ロックやポップでは、バックビートがグルーヴの推進力になります。ファンクでは、スネアのバックビートが2と4に固定され、16分音符のシンコペーションやゴーストノートが絡みます。ゴスペルやR&Bでは、2と4のクラップやスネアが強い一体感を生みます。ヒップホップのビートでも、キックが複雑でもバックビートがドラムパターンの中心になることが多いです。
バックビートは暗示されることもあります。バンドが一時的にスネアを抜いても、聴き手が2と4をメインのアクセントとして感じていれば、バックビートのノリは残ります。
よくある混同
バックビートとダウンビート: ダウンビートは通常小節の1拍目です。バックビートは4/4で2拍目と4拍目のアクセント。両方大事ですが、同じものではありません。

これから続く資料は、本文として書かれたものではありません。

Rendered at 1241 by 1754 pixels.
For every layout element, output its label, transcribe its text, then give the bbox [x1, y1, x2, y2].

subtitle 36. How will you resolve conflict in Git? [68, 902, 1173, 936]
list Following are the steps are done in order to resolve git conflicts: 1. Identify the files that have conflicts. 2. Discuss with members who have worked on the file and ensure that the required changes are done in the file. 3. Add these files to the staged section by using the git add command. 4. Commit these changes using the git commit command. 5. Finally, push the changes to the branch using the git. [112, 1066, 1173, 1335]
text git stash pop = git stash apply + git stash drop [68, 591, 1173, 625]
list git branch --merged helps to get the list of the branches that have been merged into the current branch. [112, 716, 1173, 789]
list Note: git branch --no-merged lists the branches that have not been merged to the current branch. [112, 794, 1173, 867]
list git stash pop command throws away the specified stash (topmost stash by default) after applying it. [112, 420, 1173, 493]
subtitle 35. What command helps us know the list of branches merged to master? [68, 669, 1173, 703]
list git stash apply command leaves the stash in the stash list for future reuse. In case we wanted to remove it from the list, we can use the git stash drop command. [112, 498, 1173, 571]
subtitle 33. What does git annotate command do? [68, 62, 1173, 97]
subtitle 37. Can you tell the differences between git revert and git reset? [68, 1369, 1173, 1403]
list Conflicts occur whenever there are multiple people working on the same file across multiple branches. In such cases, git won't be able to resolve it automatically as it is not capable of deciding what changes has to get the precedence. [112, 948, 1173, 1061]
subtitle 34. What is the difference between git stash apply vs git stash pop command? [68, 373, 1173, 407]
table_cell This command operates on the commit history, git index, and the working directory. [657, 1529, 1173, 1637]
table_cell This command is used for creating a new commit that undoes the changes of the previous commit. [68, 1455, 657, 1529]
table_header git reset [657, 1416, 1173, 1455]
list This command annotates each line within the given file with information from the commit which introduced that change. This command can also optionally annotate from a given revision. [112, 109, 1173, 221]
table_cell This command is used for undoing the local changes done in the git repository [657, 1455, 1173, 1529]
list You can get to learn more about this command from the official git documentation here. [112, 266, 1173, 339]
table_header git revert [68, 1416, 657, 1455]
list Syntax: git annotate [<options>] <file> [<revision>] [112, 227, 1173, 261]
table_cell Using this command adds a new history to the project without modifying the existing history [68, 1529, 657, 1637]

バックビートとシンコペーション: シンコペーションは弱拍や裏拍、予想外の場所にアクセントをつけます。バックビートもダウンビートに対するアクセントですが、4/4のポップスでは定番なので、普通のグルーヴの目印になっています。すべてのシンコペーションがバックビートではなく、すべてのバックビートが強いシンコペーションとも限りません。
バックビートとグルーヴ: バックビートはアクセントパターンのひとつ。グルーヴは、アンサンブル全体で作るリズム感:拍、分割、アクセント、タイミング、音色、繰り返し、相互作用などの総合的なものです。
バックビートとハーフタイムフィール: 通常の4/4バックビートではスネアは2と4に入ります。ハーフタイムフィールでは、メインのスネアアクセントが3拍目に移動し、テンポは変わらなくても音楽が広がったように感じます。
バックビートとフォー・オン・ザ・フロア: フォー・オン・ザ・フロアは、キックドラムが1、2、3、4すべての拍で鳴ること。バックビートは通常2と4のスネアやクラップのアクセント。両方同時に使われることもあります。
メトロノームで練習しよう
- メトロノームを80bpmなど、やりやすいテンポにセット。1クリックごとに1 2 3 4と数えます。
- 2と4だけで手を叩きます。4拍すべて声に出して数え続けてください。
- 1と3で足踏みしながら、2と4で手を叩きます。これでシンプルなキック&スネアの形になります。
- 2と4で手を叩き続けながら、8分音符で「1と2と3と4と」と声に出します。手拍子がしっかり2と4に合うようにしましょう。
- 難易度アップバージョン:メトロノームのクリックを2と4だけに設定。抜けている拍は自分で数えます:クリックが2、クリックが4。
- アンサンブルバージョン:1人がバックビートで手を叩き、1人が8分音符を刻み、1人が2と4を邪魔しないようにシンプルなベースリズムを即興で演奏します。